TEXT EXCERPT:
This is a cross post that I answered on Quora the other day that turned into both a story and mini thought - blog post. I figured I'd share it here since otherwise it will get lost in the sea of questions on Quora.
The original question and post:
My response reposted here:
First off - Tesla Energy seems awesome, noble and I love the idea of it.
Second - This is my opinion, I have no idea if this is right or not. And by opinion I just mean a view based on the accumulation of my experiences.
Third a short story, that I promise has meaning to this -
In 2015 I had the opportunity to join an incredible startup. The cause was noble - make employees more comfortable and heard at their companies. Management is generally very disconnected from the day to day employee, especially as teams and companies grow in size. This doesn’t even take into account teams becoming more remote and international. Therefore feedback loops become secondary and non-existent.
The driving passion behind the founder was the story of a the manager at a previous company he’d begun who was not only a drug addict, but abusing power and mismanaging things. However, the feedback loop was sooo broken, that it took a chain of major incidents to identify the problem. What do I mean by broken? From human terms, people were scared to go over the guy’s head and tell the founder that shit was real.
This was the inspiration for the product. Make it easy for companies to gather feedback from teams and act on it. Make make genuine company culture - better results, better product, etc. Yes there were some players in the space (and still are) but their product was pretty crap.

WHAT THIS EXERCISE ASKS:
**1)** Decide whether each statement agrees with the Quora post: (a) The writer joined the startup in 2015. (b) A single small incident was enough to reveal the problem with the manager at the founder's previous company. (c) The writer says the startup had no other players in its space. Answer yes or no for each, and quote the words of the post that decide it.
**2)** Transcribe the stretch of the Quora post from "The original question" through "of my experiences.".

GIVEN ENTRIES:

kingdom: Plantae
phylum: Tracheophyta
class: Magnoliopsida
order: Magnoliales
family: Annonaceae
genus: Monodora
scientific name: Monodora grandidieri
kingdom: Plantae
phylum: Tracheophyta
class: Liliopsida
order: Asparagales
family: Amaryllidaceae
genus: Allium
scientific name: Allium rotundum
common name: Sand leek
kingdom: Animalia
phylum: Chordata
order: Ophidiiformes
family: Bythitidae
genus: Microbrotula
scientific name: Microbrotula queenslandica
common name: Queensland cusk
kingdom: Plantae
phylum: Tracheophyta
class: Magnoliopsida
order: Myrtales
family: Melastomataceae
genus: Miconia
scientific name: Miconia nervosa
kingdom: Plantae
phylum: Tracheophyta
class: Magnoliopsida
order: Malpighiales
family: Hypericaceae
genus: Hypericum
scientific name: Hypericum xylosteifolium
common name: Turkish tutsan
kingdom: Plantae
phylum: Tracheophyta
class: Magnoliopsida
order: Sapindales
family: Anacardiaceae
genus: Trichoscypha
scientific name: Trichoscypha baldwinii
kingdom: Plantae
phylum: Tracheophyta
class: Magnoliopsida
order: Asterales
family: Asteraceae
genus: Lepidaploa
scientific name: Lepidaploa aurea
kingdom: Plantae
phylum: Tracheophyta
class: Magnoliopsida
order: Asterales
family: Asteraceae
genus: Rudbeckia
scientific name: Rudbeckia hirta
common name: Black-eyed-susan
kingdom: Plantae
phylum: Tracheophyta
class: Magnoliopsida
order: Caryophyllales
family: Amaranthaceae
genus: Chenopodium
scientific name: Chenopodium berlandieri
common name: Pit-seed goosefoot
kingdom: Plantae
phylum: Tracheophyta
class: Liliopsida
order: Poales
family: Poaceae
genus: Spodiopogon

TASK-BY-TASK OUTPUTS:
**1)**
(a) Yes: "In 2015 I had the opportunity to join an incredible startup."
(b) No: "it took a chain of major incidents to identify the problem."
(c) No: "Yes there were some players in the space (and still are)"

**2)**
The original question and post:
My response reposted here:
First off - Tesla Energy seems awesome, noble and I love the idea of it.
Second - This is my opinion, I have no idea if this is right or not. And by opinion I just mean a view based on the accumulation of my experiences.